The Post Cold War era
As mentioned previously, the British Army has gone through several reorganisations in its long history and the pace has increased with the end of WWII and the end of empire, then the Cold War giving way to the Modern era with Britain like other Western modern democracies keen to reap the benefits of the collapse of the Soviet Union with reductions in military spending, which now seems to perhaps have come to an end with more recent tensions and conflicts around the globe prompting more investment in the military.
In 1968 the regiment was amalgamated with the Durham Light Infantry and the King's Own Yorkshire Light Infantry to form the Light Infantry Brigade.
In 2007 another round of amalgamations meant the Light Infantry was merged with The Devonshire and Dorset Light Infantry, The Royal Gloucestershire, Berkshire and Wiltshire Light Infantry and The Royal Green Jackets to form The Rifles.
|Multi-Terrain Pattern MTP as worn in Afghanistan. Kevlar (ballistic nylon)|
helmet with helmet cover and eye protectors, the load-carrying equipment
comes with light nylon straps, and quick release belts and connectors.
|Light Support Weapon L.S.W. is the light machine gun based on the SA 80 rifle but with a heavier longer barrel and bipod support. The weapon comes with the 30 round magazine and has a comparable rate of fire and range to the rifle.|
|Shropshire's Bravest Battalion - Volunteers at Copthorne Barracks|
'The 4th KSLI was to endure many more losses in campaigns across the Western Front before their attention was focused on the Champagne region, where this plucky Shropshire regiment was sent to support the French. It was here that the battalion showed true gallantry in the capture of the prominent Bligny Hill. Moving towards the enemy over open ground, the men marched at 120 paces a minute, so rapidly that much of the German artillery’s fire went over their heads. They captured the hill and remained steadfast through 12 tortuous hours of heavy shelling and gas attacks. Before reinforcements arrived, the battalion was reduced to just 100 exhausted men.

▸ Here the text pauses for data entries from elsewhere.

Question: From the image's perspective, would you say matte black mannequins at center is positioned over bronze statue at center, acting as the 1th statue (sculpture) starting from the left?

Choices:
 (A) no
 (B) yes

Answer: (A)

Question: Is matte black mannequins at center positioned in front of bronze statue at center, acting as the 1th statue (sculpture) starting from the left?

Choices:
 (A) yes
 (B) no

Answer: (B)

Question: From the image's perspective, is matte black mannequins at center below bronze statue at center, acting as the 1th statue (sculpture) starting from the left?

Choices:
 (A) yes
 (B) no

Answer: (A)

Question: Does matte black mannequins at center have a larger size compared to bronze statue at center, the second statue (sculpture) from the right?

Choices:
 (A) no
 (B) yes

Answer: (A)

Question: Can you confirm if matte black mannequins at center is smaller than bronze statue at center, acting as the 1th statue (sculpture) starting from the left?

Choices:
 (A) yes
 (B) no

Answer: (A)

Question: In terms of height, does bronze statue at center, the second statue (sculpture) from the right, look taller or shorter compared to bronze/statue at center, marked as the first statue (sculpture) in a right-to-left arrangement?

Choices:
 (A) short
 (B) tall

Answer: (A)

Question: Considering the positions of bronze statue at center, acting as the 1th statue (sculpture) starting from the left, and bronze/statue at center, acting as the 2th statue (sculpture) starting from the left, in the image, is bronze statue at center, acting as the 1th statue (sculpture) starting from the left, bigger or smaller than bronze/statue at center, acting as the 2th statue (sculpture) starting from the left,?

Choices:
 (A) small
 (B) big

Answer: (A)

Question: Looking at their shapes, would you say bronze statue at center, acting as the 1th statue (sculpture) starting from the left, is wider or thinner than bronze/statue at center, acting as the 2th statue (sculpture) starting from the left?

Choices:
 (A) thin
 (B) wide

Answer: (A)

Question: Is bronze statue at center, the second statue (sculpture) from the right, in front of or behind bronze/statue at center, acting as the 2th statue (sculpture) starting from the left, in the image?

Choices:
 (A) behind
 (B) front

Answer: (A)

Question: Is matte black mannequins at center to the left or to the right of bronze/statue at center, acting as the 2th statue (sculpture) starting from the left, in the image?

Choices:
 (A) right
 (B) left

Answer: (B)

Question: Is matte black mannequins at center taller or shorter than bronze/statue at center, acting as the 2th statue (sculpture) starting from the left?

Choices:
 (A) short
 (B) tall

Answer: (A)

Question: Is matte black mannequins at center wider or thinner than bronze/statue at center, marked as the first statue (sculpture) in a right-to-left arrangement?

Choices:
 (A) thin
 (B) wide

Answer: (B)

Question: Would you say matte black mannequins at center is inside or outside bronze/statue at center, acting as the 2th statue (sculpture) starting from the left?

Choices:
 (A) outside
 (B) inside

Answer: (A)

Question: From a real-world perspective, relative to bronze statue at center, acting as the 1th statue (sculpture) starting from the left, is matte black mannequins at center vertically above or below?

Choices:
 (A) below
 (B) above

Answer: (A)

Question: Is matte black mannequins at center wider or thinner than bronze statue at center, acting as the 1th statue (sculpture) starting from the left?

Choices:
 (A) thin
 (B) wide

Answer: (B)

The attack was witnessed by the French General, Berthelot, who was so impressed with the ‘gallantry and dash’ of the 4th KSLI that he secured an immediate award of the Croix de Guerre avec Palme for the whole battalion. The battle is still remembered at an annual Bligny Day service in Shrewsbury, and the award is on display at Shropshire Regimental Museum.'
Mr Steve and I really enjoyed exploring the treasures in Shrewsbury Castle and if you're in Shrewsbury and enjoy visiting Regimental Museums, then the Soldiers of Shropshire Museum is a great place to visit and well recommended.